Structure of Proteins
Proteins:
Proteins are large biological molecules consisting of one or more chains of amino acids.
Amino Acids:
Amino acids are biologically important organic compounds made from amine (-NH2) and carboxylic acid (-COOH) functional groups, along with a side-chain specific to each amino acid.
Structure of Proteins:
- A protein function depends upon on its specific conformation.
- The primary structure of a protein is determined by the gene corresponding to the protein. In molecular biology, protein structure describes the various levels of organization of protein molecules, which includes:-
• Primary structure
- Secondary structure
- Tertiary structure
- Quaternary structure
Primary Structure
- The primary structure of proteins is the unique sequence of amino acids.
Secondary Structure
- The secondary structure of protein results from hydrogen bond at regular intervals along the polypeptide backbone.
- The typical shapes that develop from the secondary structure are:-
- An Alpha Helix (Coil)
- Beta Pleated Sheet (Fold)
Tertiary Structure
- Tertiary structure refers to a three-dimensional structure of a single protein molecule.
- The tertiary structure of protein results from varieties of attraction between the R groups or between the R group and the polypeptide backbone.
- The interactions includes
- Hydrogen Bonds (among polar areas)
- Ionic Bonds (among charged R – group)
- Hydrophobic interactions (among hydrophobic R-group)
- Van Der Waals Interactions (among hydrophobic R-group)
- Disulfide bridges (Strong covalent bond that forms between sulfhydryl groups (SH) of cysteine monomers, stabilize the structure)
Quaternary Structure
- Quaternary structure results from the aggregation of two or more polypeptide subunits.
- The quaternary structure is stabilized by the same non-covalent interactions and disulfide bonds as the tertiary structure.
Examples:
Hemoglobin
- The protein hemoglobin is made up (primarily) of 4 polypeptides.
- Typically, when a protein is made up of multiple polypeptides, each polypeptide is simply called a protein subunit.
- However, in the case of hemoglobin, the subunits are each called globin.
- The 4 globins are of two types. 2 of them with identical amino acid sequences (primary structure) are called alphaglobins (a-globins), while the other 2 also have identical amino acid sequences and are called beta-globins (b-globins).
- Every hemoglobin molecule contains 2 a-globins and 2 b-globins.
- Each of the globins is folded into a secondary and tertiary structure.

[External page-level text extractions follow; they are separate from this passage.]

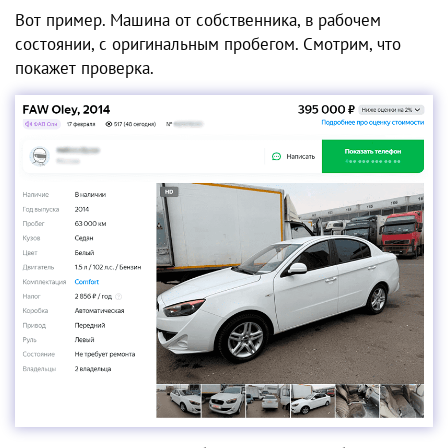
Вот пример. Машина от собственника, в рабочем
состоянии, с оригинальным пробегом. Смотрим, что
покажет проверка.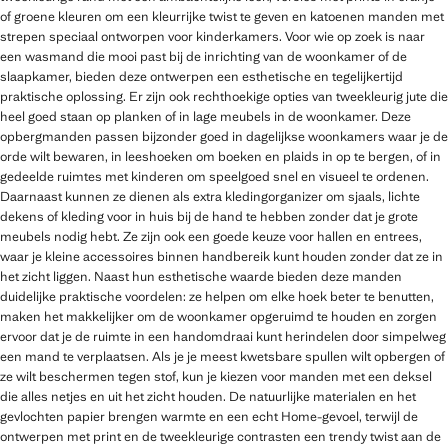
of groene kleuren om een kleurrijke twist te geven en katoenen manden met
strepen speciaal ontworpen voor kinderkamers. Voor wie op zoek is naar
een wasmand die mooi past bij de inrichting van de woonkamer of de
slaapkamer, bieden deze ontwerpen een esthetische en tegelijkertijd
praktische oplossing. Er zijn ook rechthoekige opties van tweekleurig jute die
heel goed staan op planken of in lage meubels in de woonkamer. Deze
opbergmanden passen bijzonder goed in dagelijkse woonkamers waar je de
orde wilt bewaren, in leeshoeken om boeken en plaids in op te bergen, of in
gedeelde ruimtes met kinderen om speelgoed snel en visueel te ordenen.
Daarnaast kunnen ze dienen als extra kledingorganizer om sjaals, lichte
dekens of kleding voor in huis bij de hand te hebben zonder dat je grote
meubels nodig hebt. Ze zijn ook een goede keuze voor hallen en entrees,
waar je kleine accessoires binnen handbereik kunt houden zonder dat ze in
het zicht liggen. Naast hun esthetische waarde bieden deze manden
duidelijke praktische voordelen: ze helpen om elke hoek beter te benutten,
maken het makkelijker om de woonkamer opgeruimd te houden en zorgen
ervoor dat je de ruimte in een handomdraai kunt herindelen door simpelweg
een mand te verplaatsen. Als je je meest kwetsbare spullen wilt opbergen of
ze wilt beschermen tegen stof, kun je kiezen voor manden met een deksel
die alles netjes en uit het zicht houden. De natuurlijke materialen en het
gevlochten papier brengen warmte en een echt Home-gevoel, terwijl de
ontwerpen met print en de tweekleurige contrasten een trendy twist aan de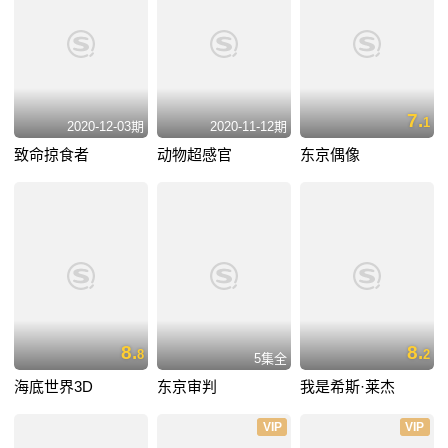
7.
1
2020-12-03期
2020-11-12期
致命掠食者
动物超感官
东京偶像
8.
8.
8
2
5集全
海底世界3D
东京审判
我是希斯·莱杰
VIP
VIP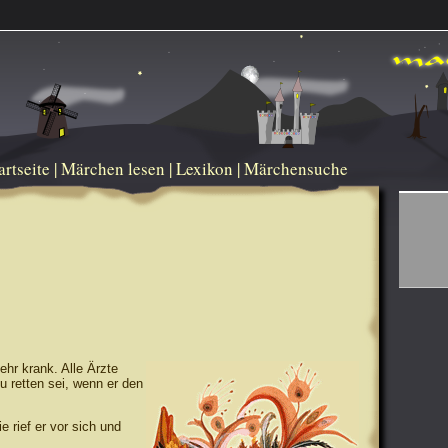
artseite
|
Märchen lesen
|
Lexikon
|
Märchensuche
ehr krank. Alle Ärzte
u retten sei, wenn er den
e rief er vor sich und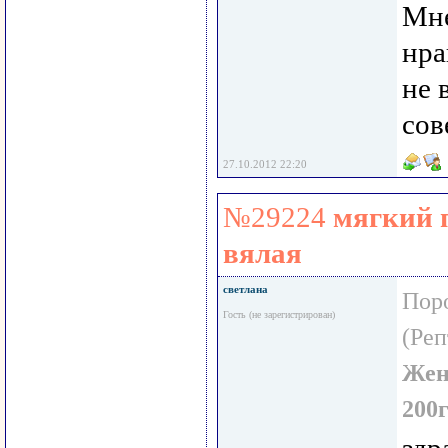
Мне
нра
не 
сов
27.10.2012 22:20
№29224
мягкий 
вялая
светлана
Пор
Гость (не зарегистрирован)
(Реп
Жен
200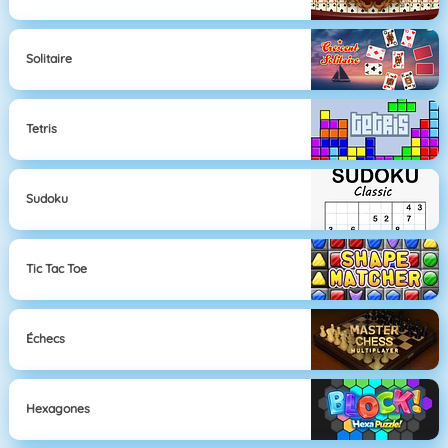
Solitaire
Tetris
Sudoku
Tic Tac Toe
Échecs
Hexagones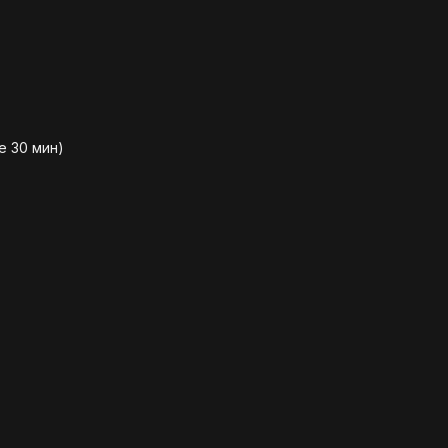
е 30 мин)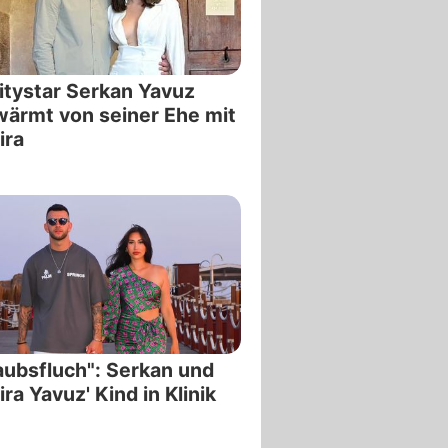
itystar Serkan Yavuz
ärmt von seiner Ehe mit
ira
aubsfluch": Serkan und
ra Yavuz' Kind in Klinik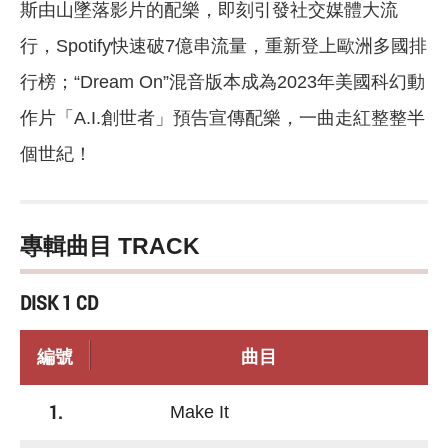
斯由山墜落影片的配樂，即刻引發社交媒體大流
行，Spotify快速破7億串流量，重新登上歐洲多國排
行榜；“Dream On”混音版本成為2023年美國科幻動
作片「A.I.創世者」預告宣傳配樂，一曲走紅整整半
個世紀！
專輯曲目 TRACK
DISK 1 CD
編號
曲目
1.
Make It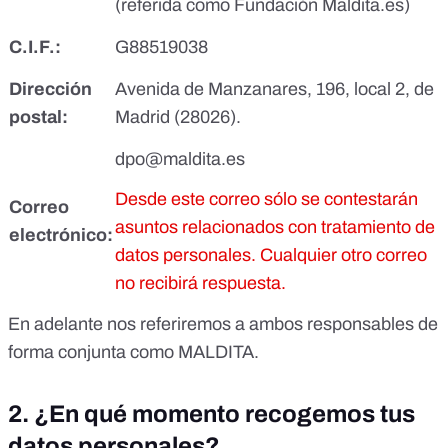
(referida como Fundación Maldita.es)
C.I.F.:
G88519038
Dirección
Avenida de Manzanares, 196, local 2, de
postal:
Madrid (28026).
dpo@maldita.es
Desde este correo sólo se contestarán
Correo
asuntos relacionados con tratamiento de
electrónico:
datos personales. Cualquier otro correo
no recibirá respuesta.
En adelante nos referiremos a ambos responsables de
forma conjunta como MALDITA.
2. ¿En qué momento recogemos tus
datos personales?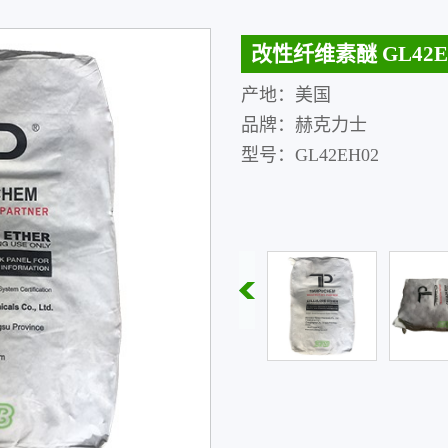
改性纤维素醚 GL42
产地：美国
品牌：赫克力士
型号：GL42EH02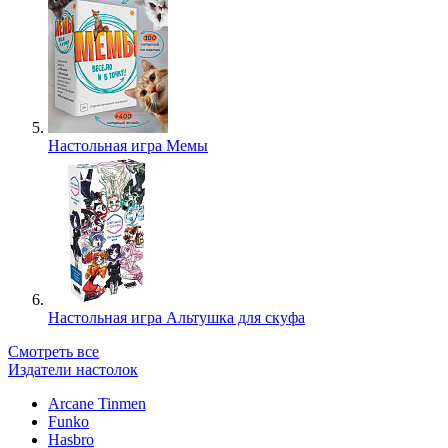
Настольная игра Мемы
Настольная игра Альтушка для скуфа
Смотреть все
Издатели настолок
Arcane Tinmen
Funko
Hasbro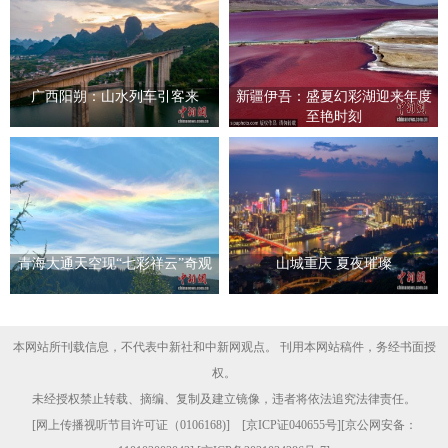
广西阳朔：山水列车引客来
新疆伊吾：盛夏幻彩湖迎来年度
至艳时刻
青海大通天空现“七彩祥云”奇观
山城重庆 夏夜璀璨
本网站所刊载信息，不代表中新社和中新网观点。 刊用本网站稿件，务经书面授
权。
未经授权禁止转载、摘编、复制及建立镜像，违者将依法追究法律责任。
[
网上传播视听节目许可证（0106168)
] [
京ICP证040655号
][京公网安备：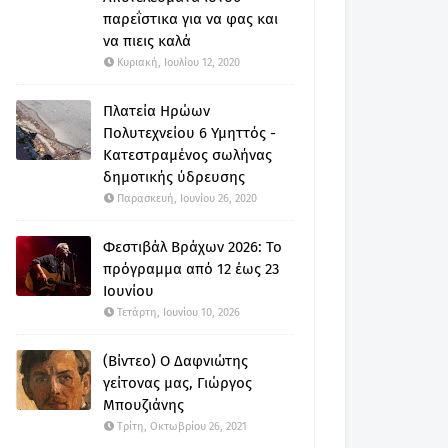
παρεΐστικα για να φας και
να πιεις καλά
Κυριακή, Ιουλίου 12, 2020
Πλατεία Ηρώων
Πολυτεχνείου 6 Υμηττός -
Κατεστραμένος σωλήνας
δημοτικής ύδρευσης
Παρασκευή, Ιουνίου 26, 2020
Φεστιβάλ Βράχων 2026: Το
πρόγραμμα από 12 έως 23
Ιουνίου
Τετάρτη, Ιουνίου 10, 2026
(Βίντεο) Ο Δαφνιώτης
γείτονας μας, Γιώργος
Μπουζιάνης
Τρίτη, Οκτωβρίου 26, 2021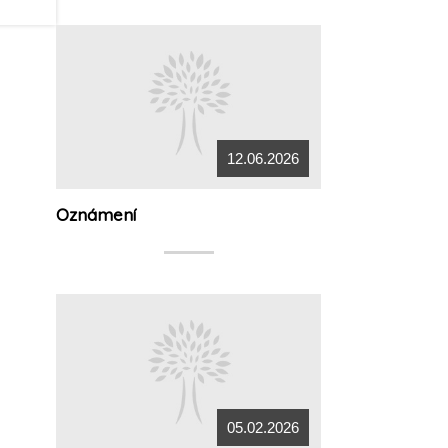
12.06.2026
Oznámení
05.02.2026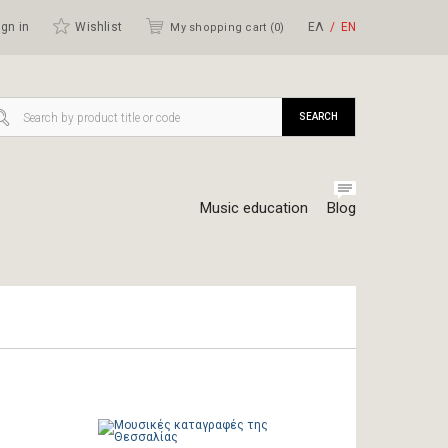
gn in
Wishlist
ΕΛ
ΕΝ
My shopping cart (
0
)
SEARCH
Music education
Blog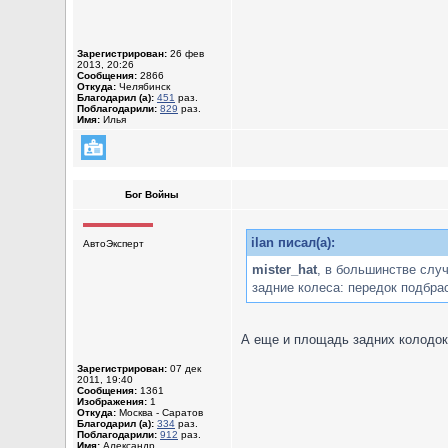
Зарегистрирован:
26 фев
2013, 20:26
Сообщения:
2866
Откуда:
Челябинск
Благодарил (а):
451
раз.
Поблагодарили:
829
раз.
Имя:
Илья
Бог Войны
ilan писал(а):
АвтоЭксперт
mister_hat
, в большинстве слу
задние колеса: передок подбрас
А еще и площадь задних колодок
Зарегистрирован:
07 дек
2011, 19:40
Сообщения:
1361
Изображения:
1
Откуда:
Москва - Саратов
Благодарил (а):
334
раз.
Поблагодарили:
912
раз.
Имя:
Александр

- Then, all four are put together into the hemoglobin molecule's quaternary structure.
Insulin
- Insulin is composed of two peptide chains referred to as the A chain and B chain.
- A and B chains are linked together by two disulfide bonds, and an additional disulfide is formed within the A chain.
- In most species, the A chain consists of 21 amino acids and the B chain of 30 amino acids.
- It is a dimer of an A-chain and a B-chain, which are linked together by disulfide bonds.
Albumin
- The general structure of albumin is characterized by several long α (alpha) helices, this allows it to maintain a relatively static shape, something essential for regulating blood pressure.
- Serum albumin contains eleven distinct binding domains for hydrophobic compounds. One hemin and six long-chain fatty acids can bind to serum albumin at the same time.
Myoglobin (Does not Possess Quaternary Structure)
- Myoglobin consists of a single protein chain with 153 amino acids and one heme group that stores oxygen in the muscle cells.
- Myoglobin has a stronger affinity for oxygen than hemoglobin, which enables the oxygen to shift from one to the other.
Globulin
- It has helices and strands, 13 and 19 respectively.
- The major beta-sheets of globulin are named the A-sheet and the B-sheet.
- The 13 helices are each lettered beginning with letter A.
- The molecule has five cysteine residues but has no disulfide bonds; so sulfur so is not responsible for holding together globulin structure.